I ought to note now that I am a KDE user and enthusiast, and so for the remainder of this article, I will focus only on KDE. I am quite aware that there are a lot of very interesting technologies in GNOME, so don't take this to be some kind of petty advocacy for one DE over another.

In KDE today, a user can rapidly develop new functionality without ever learning C++, or indeed without ever learning any programming language at all.


So now to the first technology, PyKDE, a set of Python bindings for KDE. Again, I chose PyKDE over RubyKDE or any other binding because of personal experience. Python is widely admired for being a simple but powerful object-orientated programming language, and is ideal for GUI development. To get an idea of the power of PyKDE, one only need look at its cousin, PyQt, and in particular at the feature rich Integrated Development Environment (IDE) eric3, developed entirely using PyQt. In terms of functionality, PyKDE offers more or less everything that 'C++ KDE' does.

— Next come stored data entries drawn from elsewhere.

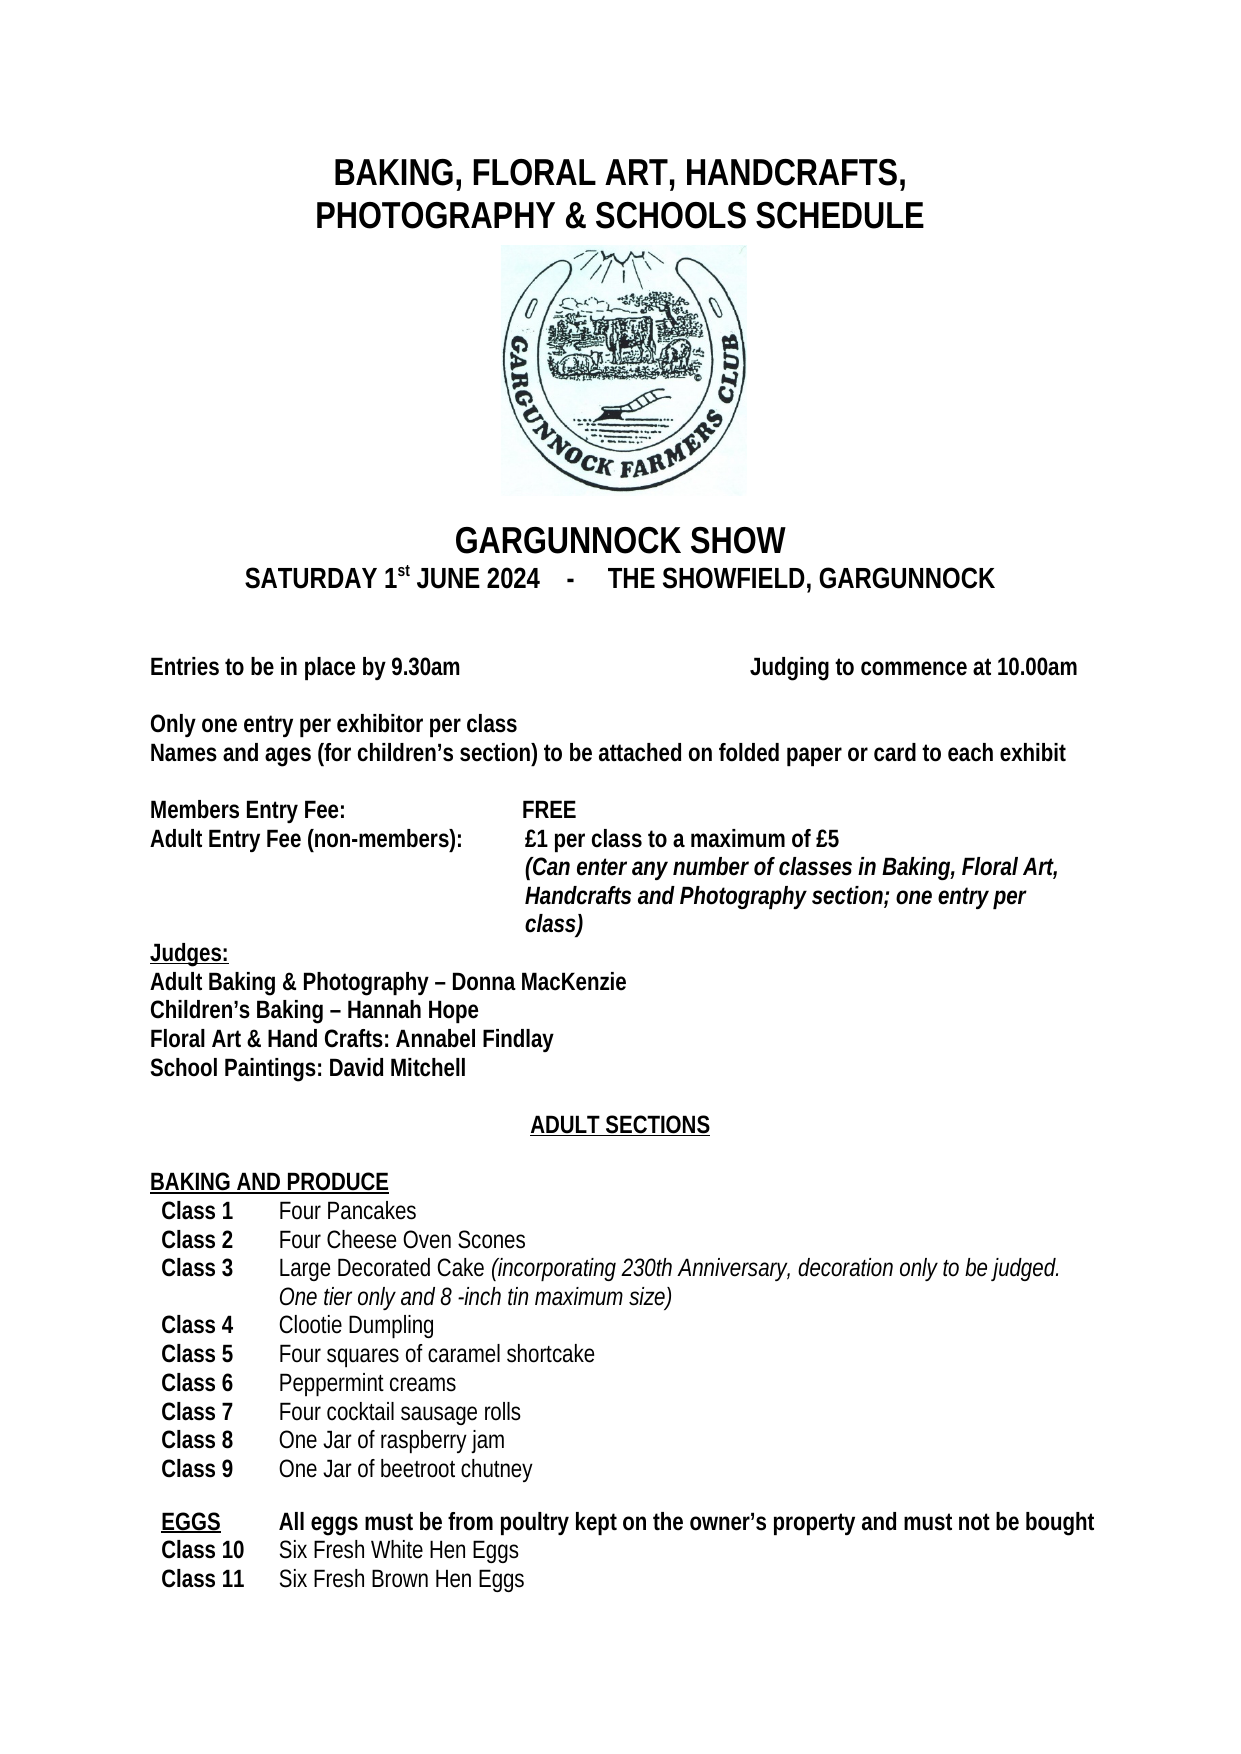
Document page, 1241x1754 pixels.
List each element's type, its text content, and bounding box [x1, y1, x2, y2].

text Members Entry Fee: FREE [150, 766, 1090, 823]
table_cell Four cocktail sausage rolls [268, 1396, 1139, 1425]
table_cell Class 8 [150, 1425, 267, 1454]
text Children’s Baking – Hannah Hope [150, 995, 1090, 1024]
text (Can enter any number of classes in Baking, Floral Art, Handcrafts and Photography section; one entry per class) [525, 852, 1090, 938]
text ADULT SECTIONS [150, 1110, 1090, 1139]
title BAKING, FLORAL ART, HANDCRAFTS, [150, 150, 1090, 193]
table_cell One Jar of raspberry jam [268, 1425, 1139, 1454]
text Floral Art & Hand Crafts: Annabel Findlay [150, 1024, 1090, 1053]
table_cell All eggs must be from poultry kept on the owner’s property and must not be bought [268, 1506, 1139, 1535]
table_header Four Pancakes [268, 1196, 1139, 1224]
table_cell Four squares of caramel shortcake [268, 1339, 1139, 1368]
title PHOTOGRAPHY & SCHOOLS SCHEDULE [150, 193, 1090, 236]
table_cell Class 9 [150, 1454, 267, 1506]
text School Paintings: David Mitchell [150, 1053, 1090, 1081]
table_cell Large Decorated Cake (incorporating 230th Anniversary, decoration only to be judged. One tier only and 8 -inch tin maximum size) [268, 1253, 1139, 1311]
table_cell One Jar of beetroot chutney [268, 1454, 1139, 1506]
text Only one entry per exhibitor per class [150, 709, 1090, 738]
table_header Class 1 [150, 1196, 267, 1224]
title GARGUNNOCK SHOW [150, 518, 1090, 561]
table_cell Class 11 [150, 1564, 267, 1592]
text BAKING AND PRODUCE [150, 1167, 1090, 1196]
table_cell Class 2 [150, 1225, 267, 1253]
text Entries to be in place by 9.30am Judging to commence at 10.00am [150, 652, 1090, 680]
table_cell EGGS [150, 1506, 267, 1535]
table_cell Class 5 [150, 1339, 267, 1368]
picture [500, 245, 749, 497]
table_cell Six Fresh White Hen Eggs [268, 1535, 1139, 1564]
table_cell Clootie Dumpling [268, 1311, 1139, 1339]
table_cell Four Cheese Oven Scones [268, 1225, 1139, 1253]
text Adult Entry Fee (non-members): £1 per class to a maximum of £5 [150, 823, 1090, 852]
table_cell Class 3 [150, 1253, 267, 1311]
table_cell Peppermint creams [268, 1368, 1139, 1396]
text Judges: [150, 938, 1090, 967]
table_cell Six Fresh Brown Hen Eggs [268, 1564, 1139, 1592]
table_cell Class 7 [150, 1396, 267, 1425]
text Names and ages (for children’s section) to be attached on folded paper or card to each exhibit [150, 738, 1090, 766]
title SATURDAY 1st JUNE 2024 - THE SHOWFIELD, GARGUNNOCK [150, 561, 1090, 594]
table_cell Class 4 [150, 1311, 267, 1339]
text Adult Baking & Photography – Donna MacKenzie [150, 967, 1090, 995]
table_cell Class 6 [150, 1368, 267, 1396]
table_cell Class 10 [150, 1535, 267, 1564]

Python is, compared to C++, extremely easy to learn and subsequently code with, and being object-orientated with reliable garbage collection and error tracebacks it allows the programmer to avoid a lot of the problems normally associated with programming. One can code the simplest of KDE applications in 11 lines, and this succinct style carries through to the most complex applications, significantly reducing the time and coding required to create something as complex as eric3.

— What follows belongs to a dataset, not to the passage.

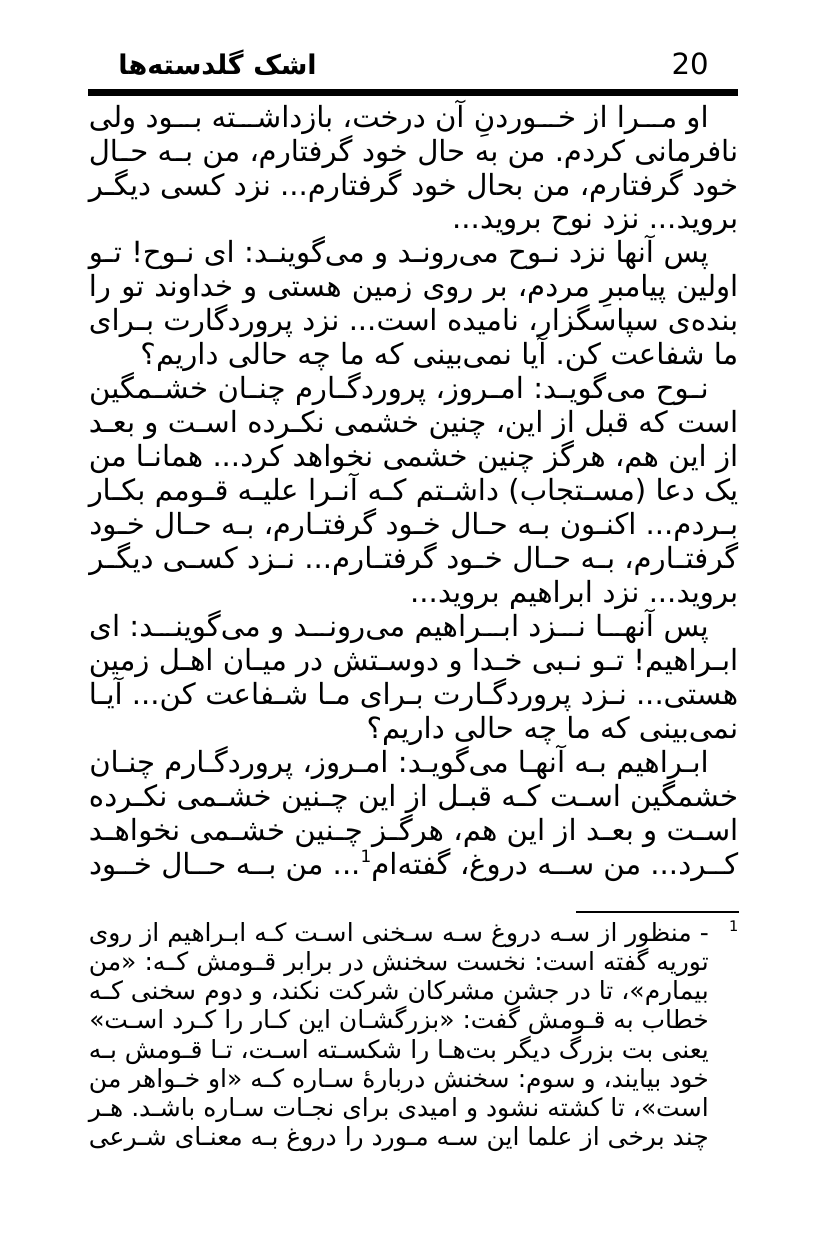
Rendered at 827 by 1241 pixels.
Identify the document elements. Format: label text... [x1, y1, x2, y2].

text او مرا از خوردنِ آن درخت، بازداشته بود ولی نافرمانی کردم. من به حال خود گرفتارم، من به حال خود گرفتارم، من بحال خود گرفتارم... نزد کسی دیگر بروید... نزد نوح بروید... [89, 100, 738, 236]
text پس آنها نزد ابراهیم می‌روند و می‌گویند: ای ابراهیم! تو نبی خدا و دوستش در میان اهل زمین هستی... نزد پروردگارت برای ما شفاعت کن... آیا نمی‌بینی که ما چه حالی داریم؟ [89, 609, 738, 745]
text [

But the benefits of PyKDE are to do with more than Python itself. KDE's architecture, based around KIOSlaves, KParts and DCOP, trivialise KDE application development as much as possible. A typical application will use standard KIOSlave methods to access files wherever they may be (e.g. on your hard drive, shared across Samba, on an audio CD, etc.), KParts to construct menus, editor frames, html frames, etc. and DCOP to communicate internally with other parts of the program, and externally with any other components in the KDE desktop. Each of these three technologies make much of developing a KDE application more akin to assembling flat-pack furniture than carefully crafting the whole cupboard yourself. So when you use PyKDE because you don't want the complexity of C++, you are also given extremely simplified methods to access all of the power of KDE's architecture, making an application that in the end appears to be extremely sophisticated.

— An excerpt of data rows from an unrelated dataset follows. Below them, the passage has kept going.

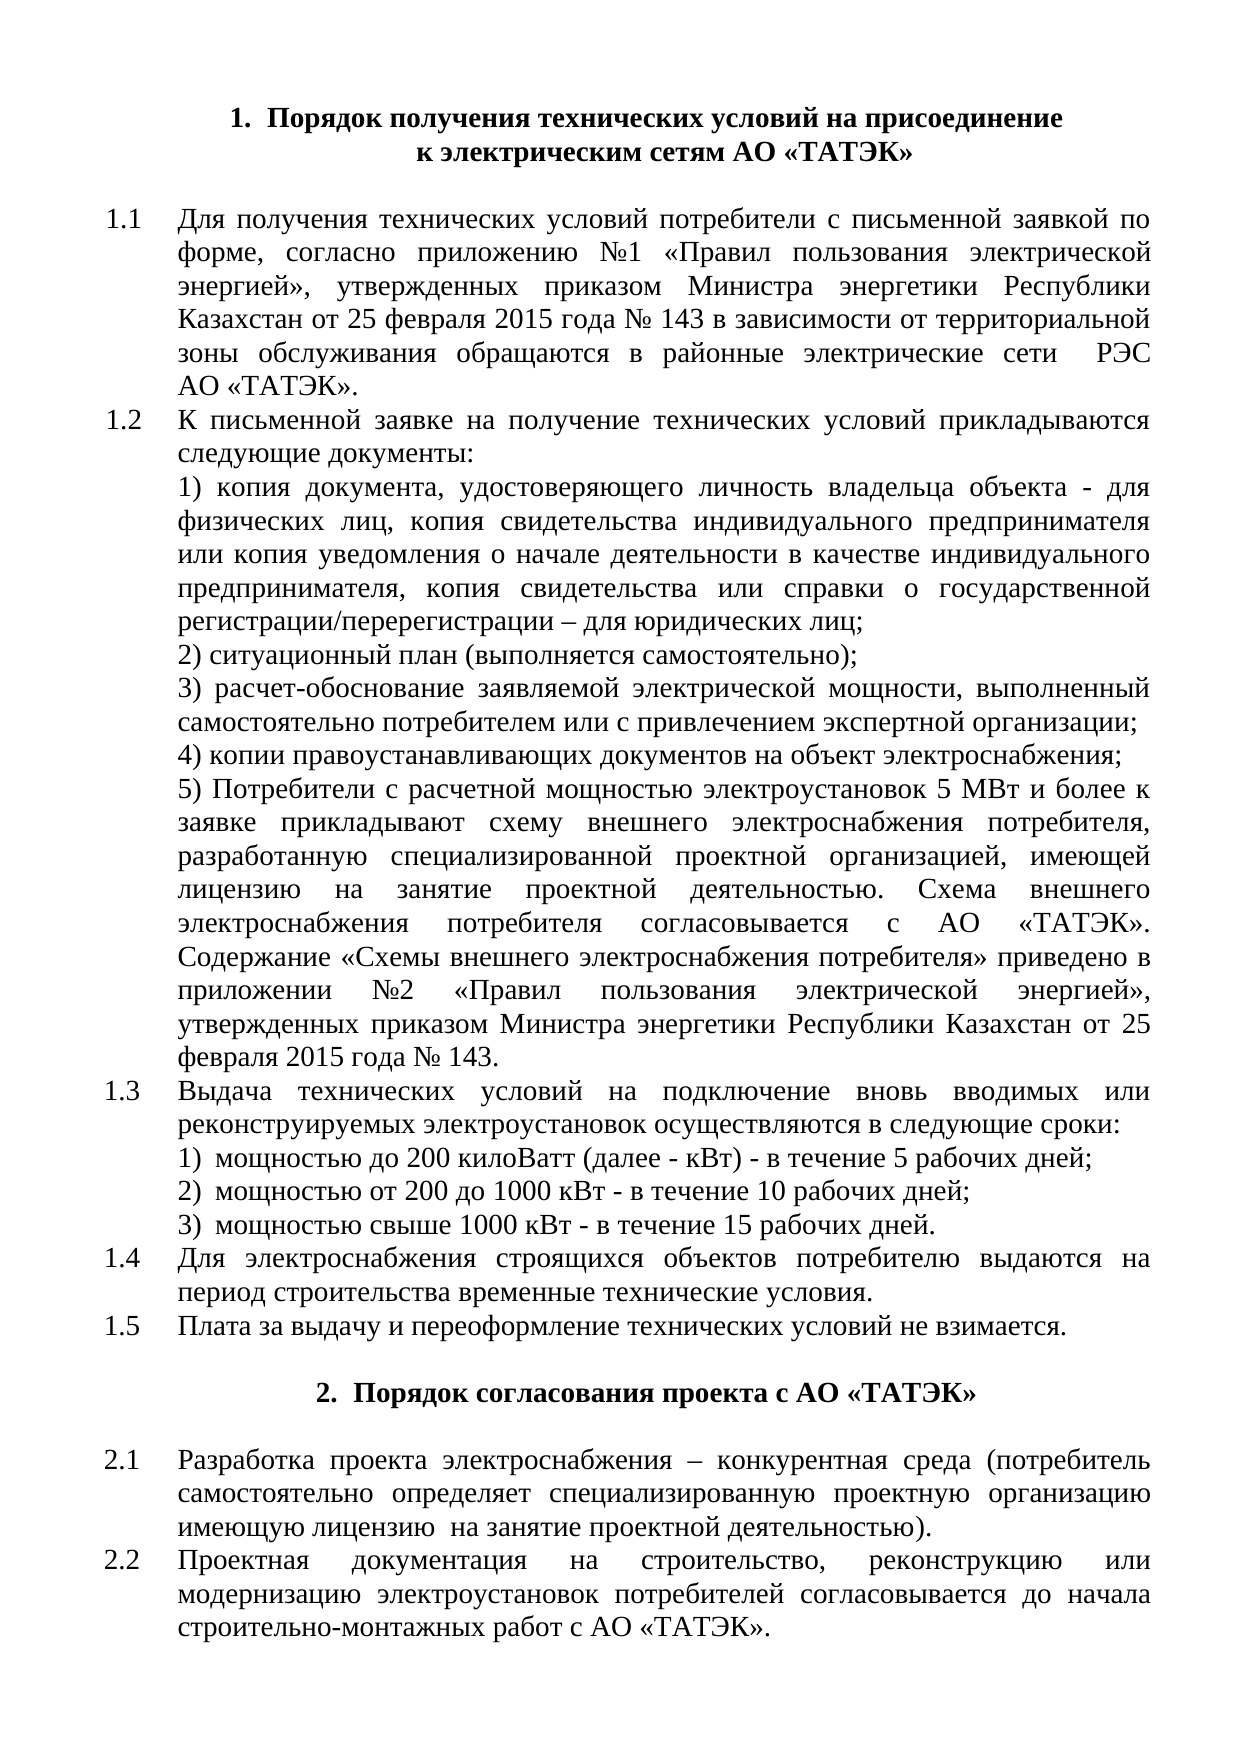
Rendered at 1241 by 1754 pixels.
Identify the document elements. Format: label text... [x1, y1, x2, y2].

list Плата за выдачу и переоформление технических условий не взимается. [103, 1308, 1152, 1341]
list К письменной заявке на получение технических условий прикладываются следующие документы: [105, 402, 1152, 469]
list Выдача технических условий на подключение вновь вводимых или реконструируемых электроустановок осуществляются в следующие сроки: [103, 1073, 1152, 1140]
list мощностью свыше 1000 кВт - в течение 15 рабочих дней. [177, 1207, 1152, 1241]
list Разработка проекта электроснабжения – конкурентная среда (потребитель самостоятельно определяет специализированную проектную организацию имеющую лицензию на занятие проектной деятельностью). [103, 1442, 1152, 1542]
list Порядок получения технических условий на присоединение к электрическим сетям АО «ТАТЭК» [141, 100, 1152, 167]
list мощностью от 200 до 1000 кВт - в течение 10 рабочих дней; [177, 1173, 1152, 1207]
list 4) копии правоустанавливающих документов на объект электроснабжения; [177, 737, 1152, 771]
list Для электроснабжения строящихся объектов потребителю выдаются на период строительства временные технические условия. [103, 1241, 1152, 1308]
list 1) копия документа, удостоверяющего личность владельца объекта - для физических лиц, копия свидетельства индивидуального предпринимателя или копия уведомления о начале деятельности в качестве индивидуального предпринимателя, копия свидетельства или справки о государственной регистрации/перерегистрации – для юридических лиц; [177, 469, 1152, 637]
list 2) ситуационный план (выполняется самостоятельно); [177, 637, 1152, 670]
list 5) Потребители с расчетной мощностью электроустановок 5 МВт и более к заявке прикладывают схему внешнего электроснабжения потребителя, разработанную специализированной проектной организацией, имеющей лицензию на занятие проектной деятельностью. Схема внешнего электроснабжения потребителя согласовывается с АО «ТАТЭК». Содержание «Схемы внешнего электроснабжения потребителя» приведено в приложении №2 «Правил пользования электрической энергией», утвержденных приказом Министра энергетики Республики Казахстан от 25 февраля 2015 года № 143. [177, 771, 1152, 1073]
list Порядок согласования проекта с АО «ТАТЭК» [141, 1375, 1152, 1408]
list Для получения технических условий потребители с письменной заявкой по форме, согласно приложению №1 «Правил пользования электрической энергией», утвержденных приказом Министра энергетики Республики Казахстан от 25 февраля 2015 года № 143 в зависимости от территориальной зоны обслуживания обращаются в районные электрические сети РЭС АО «ТАТЭК». [105, 201, 1152, 402]
list 3) расчет-обоснование заявляемой электрической мощности, выполненный самостоятельно потребителем или с привлечением экспертной организации; [177, 670, 1152, 737]
list мощностью до 200 килоВатт (далее - кВт) - в течение 5 рабочих дней; [177, 1140, 1152, 1173]
list Проектная документация на строительство, реконструкцию или модернизацию электроустановок потребителей согласовывается до начала строительно-монтажных работ с АО «ТАТЭК». [103, 1542, 1152, 1643]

KDE has taken basic object-orientated concepts of inheritance and reuse, and, thanks to language bindings like PyKDE, given the world complex functionality that is easy to implement.

But it gets better still. Designing an application's GUI can be a nightmare; once you try to piece together even a "OK/Cancel" dialogue from scratch, you begin to appreciate the difficulty of putting together something as complex as an e-mail client or an IDE. But thanks to Trolltech, the company that created Qt, budding KDE developers have Qt Designer, an application that lets you design GUIs graphically, point-and-click, rather like Visual Basic. You literally draw your GUI, dragging and dropping GUI elements onto the canvas, arranging them as you like, and then setting up the logic by which they will hook into your code. So you might, for example, add a button that will select a file to be worked on, and set it up to hook into some code that will open a KDE file dialogue. Using Qt Designer in conjunction with PyKDE, you find yourself essentially plumbing together the GUI with little snippets of code, and can code, for example, a respectable text editor in a day.

There is one final twist to this story. eric3, written in PyQt and constructed using Qt Designer, is itself now a useful technology in developing KDE applications. According to Phill Thompson, author of PyQt, "you can run eric3 and just start creating KDE classes, calling methods at the interactive shell. A method is executed as soon as you hit the return key - it make it very easy to explore KDE programming by just playing around."